0
votes

I am having difficulty understanding the overflow flag.

Assume we are working with byte values. I understand that the range is -2^7 to 2^7 - 1 for signed byte values

So if we add decimal 120 with decimal 10 the overflow flag will be set, so will the sign flag, zero flag will be set to 0 and carry flag will also be 0.

This makes sense. However, if we try to overflow negative numbers by subtracting 1 from -127, the overflow flag doesn't set.

I think the problem results in me being confused about how negative numbers are supposed to be added. Can someone help me out with this? Thank you

1
But -127 - 1 doesn't overflow...Oliver Charlesworth
Shouldn't it though? The result should be -128?Jason
-128, indeed. And that's in-range.Oliver Charlesworth
If we subtracting (byte value) 1 - 127 the overflow flag should be set! Check: mov al, 1 sub al, -127GJ.
a signed n-bit data has range from -2^(n-1) to 2^(n-1)-1phuclv

1 Answers

2
votes

Even better lets use 4 bit values. Signed overflow is when the carry in and carry out of the msbit dont match...There is no such thing as an unsigned vs signed addition, the hardware doesnt know. What is signed vs signed is the overflow, carry out which becomes the carry flag is an unsigned overflow. Signed overflow is just called the overflow flag sometimes.

So four bit makes this easier to see, it all scales up the same to as many bit columns as you can tolerate (infinite). So four bits unsigned we can represent the numbers 0 to 15, signed we can go from -8 to +7. If we were to say add the unsigned values 9 + 7 that should give us an unsigned overflow since we cant represent 16.

 1111
  1001
+ 0111
=======
  0000

And it does the result is 0 with a carry out which means signed overflow, but we can use the exact same addition to do a signed add -7 (1001) and + 7 (0111)

 1111
  1001
+ 0111
=======
  0000

which gives us a zero the correct answer, the carry in and carry out of the msbit are both 1 so they match so there is no signed overflow, as we know because we can represent zero in our 4 bit numbering system.

 xy11
  1001
+ 0111
=======
  0000

y is the carry in, x is the carry out.

So we can pick two numbers that go the other way, the signed values -7 + -7 = -14 which we cannot represent with 4 bits

 1001
  1001
+ 1001
=======
  0010

so we get a 2 with a signed overflow. The carry in and carry out of the msbit do not match, so that would assert the overflow flag in your processor status register (for architectures/processors that have an overflow flag). So -127 + (-1)

 11111111
  10000001
+ 11111111
==========
  10000000

-127 - 1 = -128 which is a valid number in an 8 bit signed system. the carry out and carry in of the msbit are both a 1 so the overflow flag will not be set.

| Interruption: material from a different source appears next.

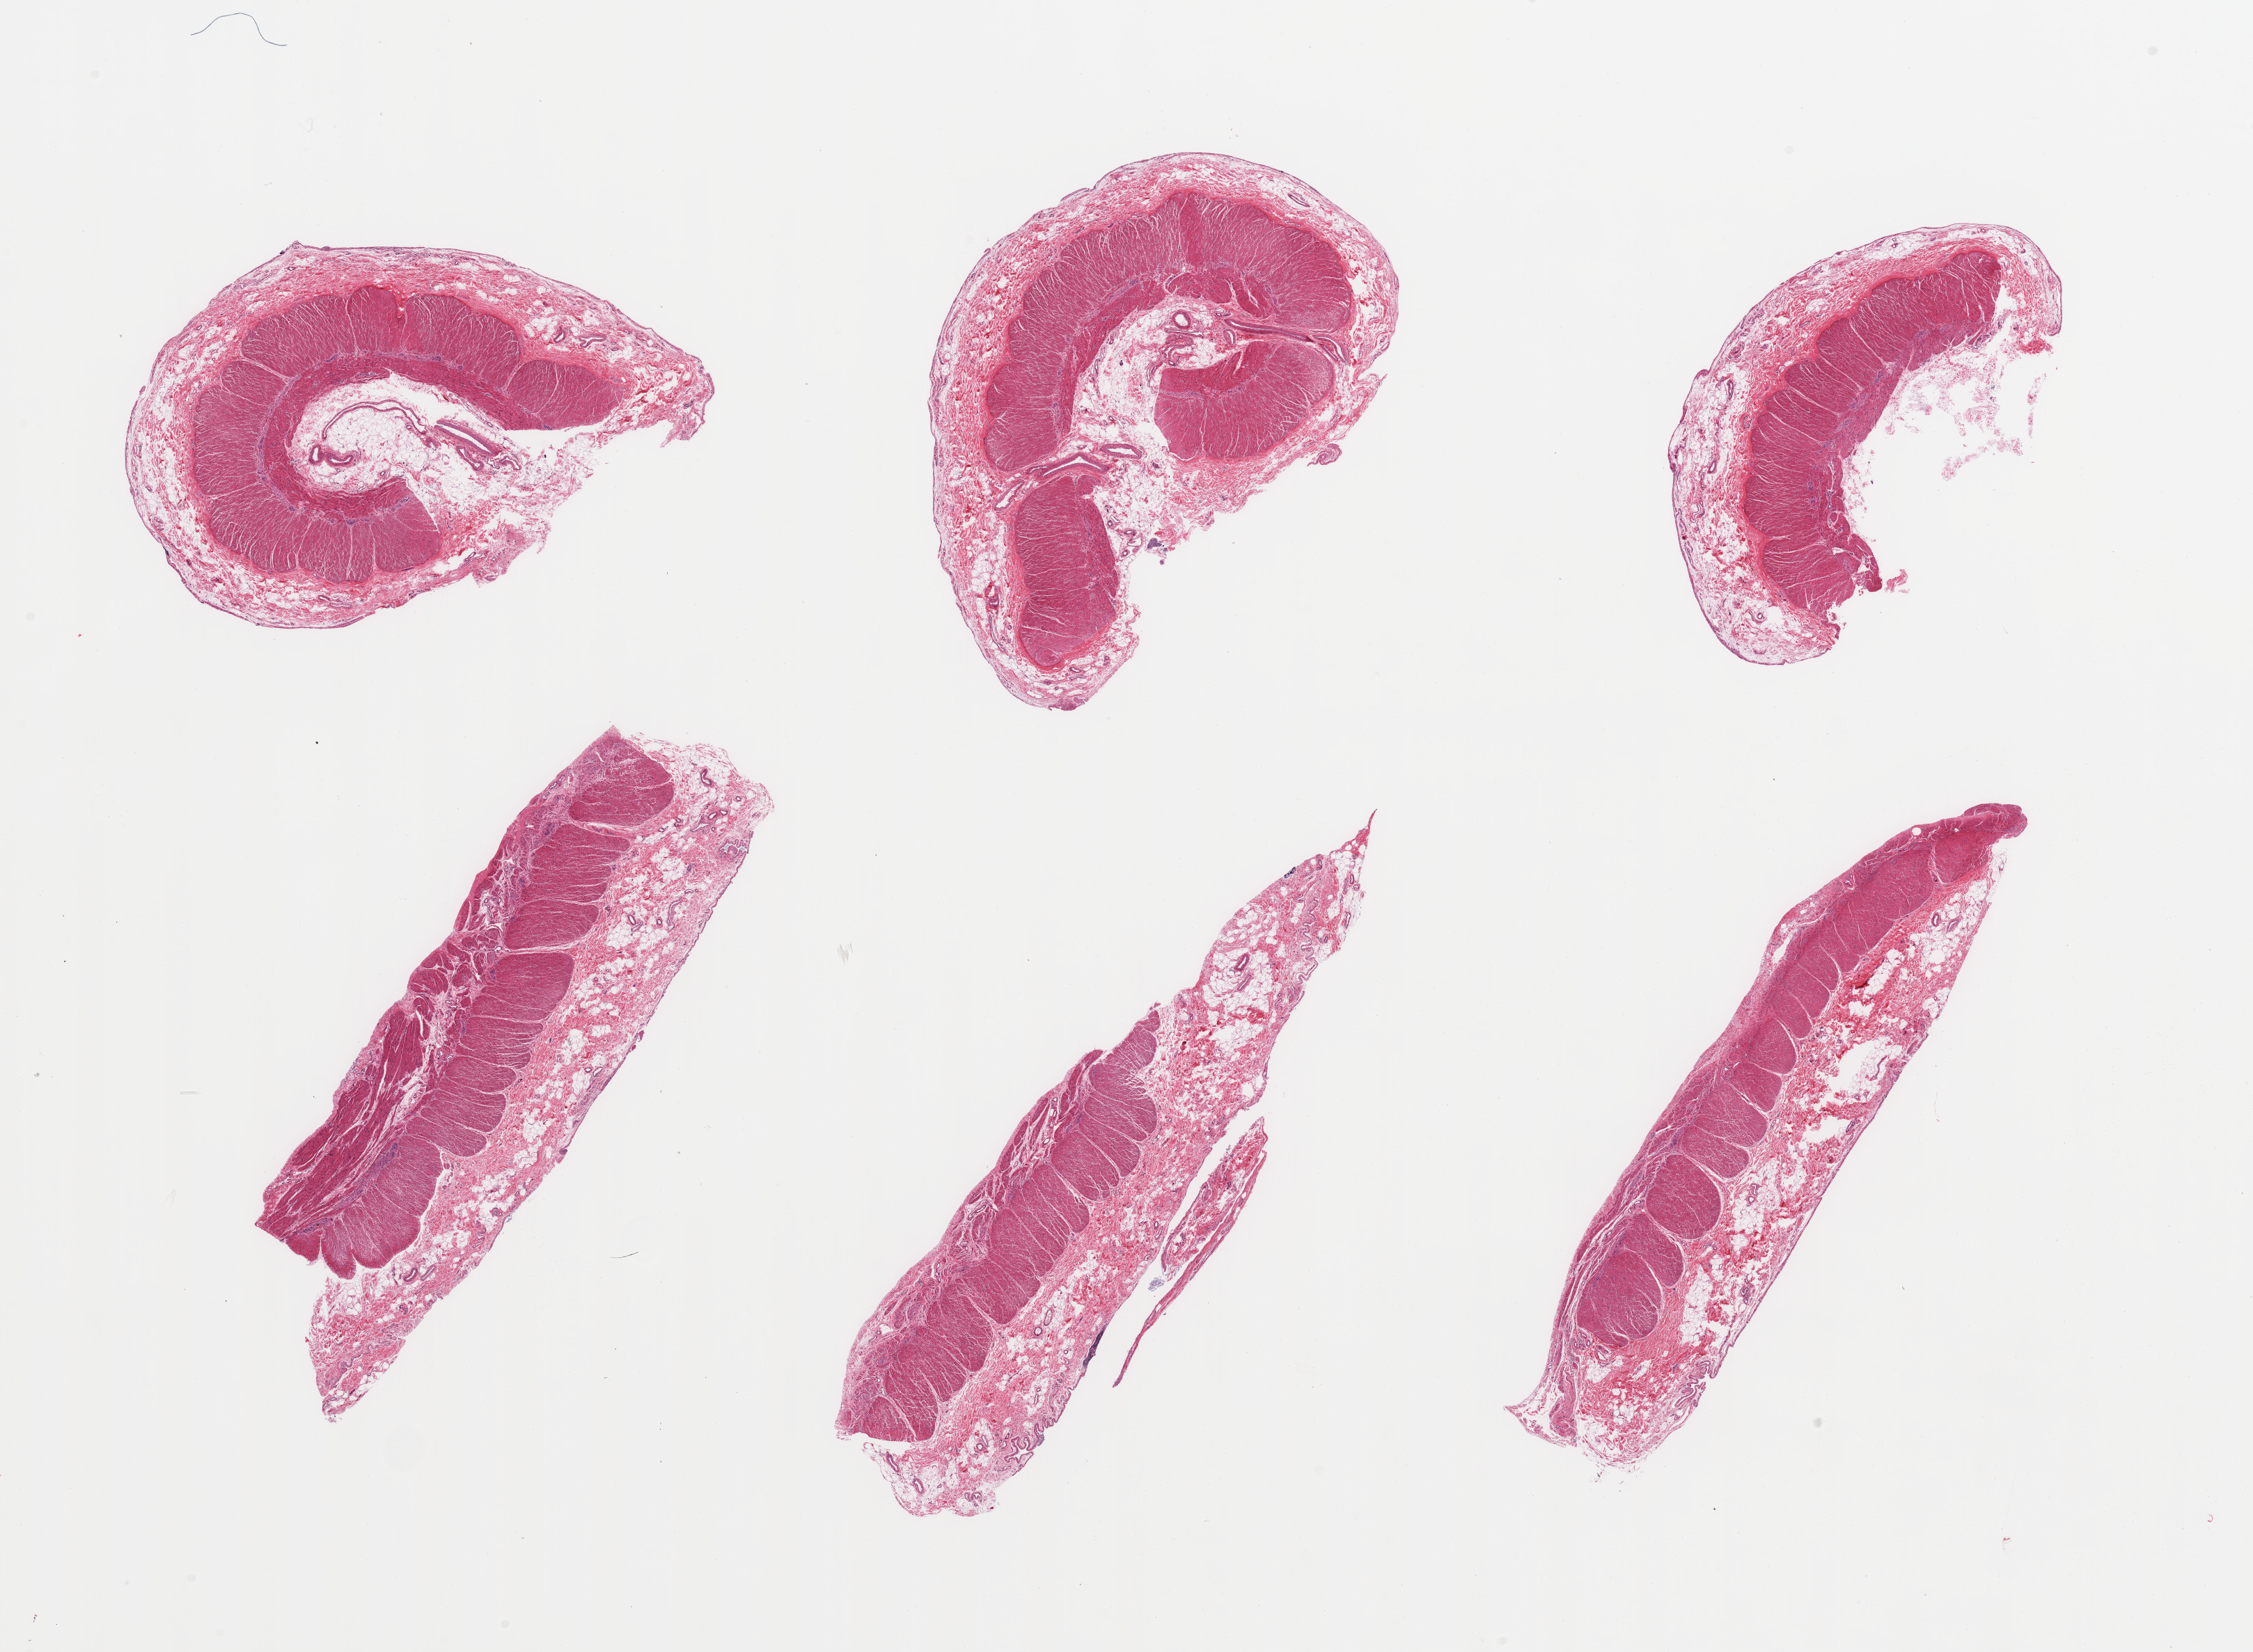
Whole-slide image, haematoxylin and eosin stain, brightfield, a low-resolution overview of the entire scanned area, about 25.6 x 18.8 mm. PAXgene-fixed paraffin-embedded (PFPE) section. Target tissue: sigmoid colon. Tissue donor sample. Male donor.
Pathologist's review note for this sample: 6 pieces; target muscularis with ~1mm attached serosa.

Subtraction is as simple. This is the beauty of twos complement, we dont have nor need subtract logic. a - b = a + (-b) and we know that with twos complement to negate a number you "invert and add one". What we do in hardware is feed an add with the second operand inverted and we add one by making the carry in of the lsbit a one. So if we used a subtract operation and did -127 - 1 that means invert the 1 and set the carry in

 111111111   the carry in of the first column is set
  10000001
+ 11111110   1 inverted
==========
  10000000

Subtle but important difference. The carry out bit (msb column) then becomes a borrow, a one means there was no borrow a zero means there was a borrow. The carry in and carry out of the msbit work the same as far as signed overflow goes.